Chinomso began studies in the Geosciences department at the University of Texas at Dallas
(UTD) in 2014. She is an active member of the American Association of Petroleum Geologists
(AAPG), and for a year, held the position of Vice-President for the organization’s student chapter at UTD. She also had the opportunity to represent the university at the AAPG Imperial
Barrel Award in 2015. In the summer of 2016, Chinomso took a break from her thesis project to intern with Chesapeake Energy in Oklahoma for three months. There she successfully completed a project on fracture analysis, correlation, and predictability in a carbonate reservoir.

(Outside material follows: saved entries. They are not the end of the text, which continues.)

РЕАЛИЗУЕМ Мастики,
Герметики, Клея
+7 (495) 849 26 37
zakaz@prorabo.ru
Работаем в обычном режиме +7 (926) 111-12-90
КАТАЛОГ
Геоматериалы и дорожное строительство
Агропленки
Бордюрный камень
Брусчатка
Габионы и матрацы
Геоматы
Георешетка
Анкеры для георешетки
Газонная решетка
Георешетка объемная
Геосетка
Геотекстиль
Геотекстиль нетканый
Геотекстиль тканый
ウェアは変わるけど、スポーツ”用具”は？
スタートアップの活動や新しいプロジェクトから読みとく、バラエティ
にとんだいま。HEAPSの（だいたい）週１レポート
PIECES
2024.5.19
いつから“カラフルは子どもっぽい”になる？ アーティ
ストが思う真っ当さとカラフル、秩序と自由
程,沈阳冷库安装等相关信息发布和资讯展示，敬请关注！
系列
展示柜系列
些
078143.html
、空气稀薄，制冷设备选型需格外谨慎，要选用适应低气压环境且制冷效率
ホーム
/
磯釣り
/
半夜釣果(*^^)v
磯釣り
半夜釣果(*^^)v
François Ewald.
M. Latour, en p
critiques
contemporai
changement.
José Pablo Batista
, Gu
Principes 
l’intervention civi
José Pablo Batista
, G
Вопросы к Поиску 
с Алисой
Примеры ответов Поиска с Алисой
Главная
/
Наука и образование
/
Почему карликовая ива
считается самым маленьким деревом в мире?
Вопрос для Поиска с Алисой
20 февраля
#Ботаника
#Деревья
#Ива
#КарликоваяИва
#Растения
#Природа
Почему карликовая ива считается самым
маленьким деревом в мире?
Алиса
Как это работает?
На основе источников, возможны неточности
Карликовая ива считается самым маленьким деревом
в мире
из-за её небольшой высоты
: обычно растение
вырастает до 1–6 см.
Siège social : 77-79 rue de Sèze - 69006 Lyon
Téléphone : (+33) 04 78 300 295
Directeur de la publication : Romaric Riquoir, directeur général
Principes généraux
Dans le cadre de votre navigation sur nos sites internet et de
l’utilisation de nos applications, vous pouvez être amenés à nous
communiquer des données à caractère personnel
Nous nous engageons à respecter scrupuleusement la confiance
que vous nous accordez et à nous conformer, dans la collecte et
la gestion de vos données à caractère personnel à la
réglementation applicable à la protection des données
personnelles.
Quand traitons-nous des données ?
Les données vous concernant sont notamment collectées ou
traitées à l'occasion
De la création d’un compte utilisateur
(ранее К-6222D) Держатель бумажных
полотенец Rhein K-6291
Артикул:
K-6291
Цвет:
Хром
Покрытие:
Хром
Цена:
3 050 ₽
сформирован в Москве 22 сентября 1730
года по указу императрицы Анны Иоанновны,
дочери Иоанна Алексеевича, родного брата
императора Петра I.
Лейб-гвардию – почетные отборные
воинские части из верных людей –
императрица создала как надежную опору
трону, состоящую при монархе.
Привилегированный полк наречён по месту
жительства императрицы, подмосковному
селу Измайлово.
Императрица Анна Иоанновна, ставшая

From Chinomso’s thesis research, a paper titled “Using Infrared Spectrometry to Deduce Fluid
History from an Exploration Core, Emigrant Peak Geothermal Prospect, Northern Fish Lake
Valley, Nevada, U.S.A.” was produced. Geothermal Resources Council (GRC) in their 2016
Transactions published the paper. Her project supervisor – Dr. Thomas Brikowski and a Ph.D. student – Ann Moulding coauthored the paper. During the 2016 GRC Annual Meeting at
Sacramento, California, the paper featured in a poster session and an oral presentation.
Chinomso’s research poster was awarded Best Student Poster of the poster session at the GRC conference.
Chinomso in her spare time enjoys cooking, listening to music and spending quality time with family or friends. She serves in the children’s ministry and ushering ministry of Covenant
Church, McKinney.
Chinomso’s plan is to build a solid career in the energy industry and be a role model or mentor to the younger generation of geoscientists.